Object classification with Kinect using cascaded classifiers

Question

Kinect itself cannot recognize objects. It will give you a dense depth map. Then you can use the depth features along with some simple features (in your case, maybe color features or gradient features would do the job). Those features you input to a classifier (SVM or Random Forest for example) to train the system. You use the trained model for testing on new samples.

Regarding Haar features, I think they could do the job but you would need a sufficiently large database of features. It all depends on what you want to detect. In the case of an apple and a coin, just color would suffice.

Refer this paper to get an idea how to perform human pose recognition using Kinect camera. You just have to pay attention to their depth features and their classifiers. Do not apply their approach directly. Your problem is simpler.

Edit: simple gradient orientations histogram

Gradient orientations can give you a coarse idea about the shape of the object (It is not a shape-feature to be specific, better shape features exist, but this one is extremely fast to calculate).

Code snippet:

%calculate gradient
[dx,dy] = gradient(double(img));
A = (atan(dy./(dx+eps))*180)/pi;   %eps added to avoid division by zero.

A will contain orientation for each pixel. Segment your original image according to the depth values. For a segment having similar depth values, calculate color histogram. Extract the pixel orientations corresponding to that region, call it A_r. calculate a 9-bin (you can have more bins. Nine bins mean each bin will contain 180/9=20 degrees) histogram. Concatenate the color features and the gradient histogram. Do this for sufficient number of leaves. Then you can give this to a classifier for training.

Edit: This is a reply to a comment below.

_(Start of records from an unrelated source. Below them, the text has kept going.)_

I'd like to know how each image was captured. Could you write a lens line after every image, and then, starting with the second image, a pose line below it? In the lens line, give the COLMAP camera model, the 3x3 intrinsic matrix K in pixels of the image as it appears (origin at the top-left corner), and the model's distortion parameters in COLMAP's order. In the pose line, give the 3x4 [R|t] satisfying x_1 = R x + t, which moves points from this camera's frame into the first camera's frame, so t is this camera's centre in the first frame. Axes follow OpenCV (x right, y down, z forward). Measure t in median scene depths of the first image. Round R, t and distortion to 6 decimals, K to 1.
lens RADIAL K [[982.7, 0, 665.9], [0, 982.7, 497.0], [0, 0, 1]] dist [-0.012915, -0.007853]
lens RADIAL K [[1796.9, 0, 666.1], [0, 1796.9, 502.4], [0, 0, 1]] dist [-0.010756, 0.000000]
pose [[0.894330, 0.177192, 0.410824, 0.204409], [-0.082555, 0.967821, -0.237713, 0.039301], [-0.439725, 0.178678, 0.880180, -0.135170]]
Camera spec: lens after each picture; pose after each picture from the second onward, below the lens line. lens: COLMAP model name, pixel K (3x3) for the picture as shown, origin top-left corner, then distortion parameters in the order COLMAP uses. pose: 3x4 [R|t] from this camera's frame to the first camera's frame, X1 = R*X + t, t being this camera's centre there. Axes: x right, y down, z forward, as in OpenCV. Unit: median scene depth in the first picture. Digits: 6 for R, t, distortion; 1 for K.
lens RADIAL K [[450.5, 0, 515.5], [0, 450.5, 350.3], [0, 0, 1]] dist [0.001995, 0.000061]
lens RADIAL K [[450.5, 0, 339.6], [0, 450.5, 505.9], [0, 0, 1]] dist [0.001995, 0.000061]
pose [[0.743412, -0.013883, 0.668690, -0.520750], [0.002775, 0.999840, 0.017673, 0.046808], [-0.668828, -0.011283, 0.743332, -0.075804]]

Regarding MaxDepth parameter in opencv_traincascade

The documentation says, "Maximal depth of a weak tree. A decent choice is 1, that is case of stumps". When you perform binary classification, it takes a form of:

if yourFeatureValue>=learntThresh
   class=1;
else
   class=0;
end

The above type of classifier which performs thresholding on a single feature value (a scalar) is called decision stumps. There is only one split between positive and negative class (therefore maxDepth is one). For example, it would work in following scenario. Imagine you have a 1-D feature:

f=[1 2 3 4 -1 -2 -3 -4]

First 4 are class 1, rest are class 0. Decision stumps would get 100% accuracy on this data by setting the threshold to zero. Now, imagine a complicated feature space such as:

f=[1 2 3 4 5 6 7 8 9 10 11 12];

First 4 and last 4 are class 1, rest are class 0. Here, you cannot get 100% classification by decision stumps. You need two thresholds/splits. Therefore, you can construct a tree with depth value 2. You will have 2^(2-1)=2 thresholds. For depth=3, you get 4 thresholds, for depth=4, you get 8 thresholds and so on. Here, I assume a tree with a single node has height 1.

You may feel that the more the number of levels, you can achieve more accuracy, but then there is a problem of overfitting (and computation, memory storage etc.). Therefore, you have to set a good value for depth. I usually set it to 3.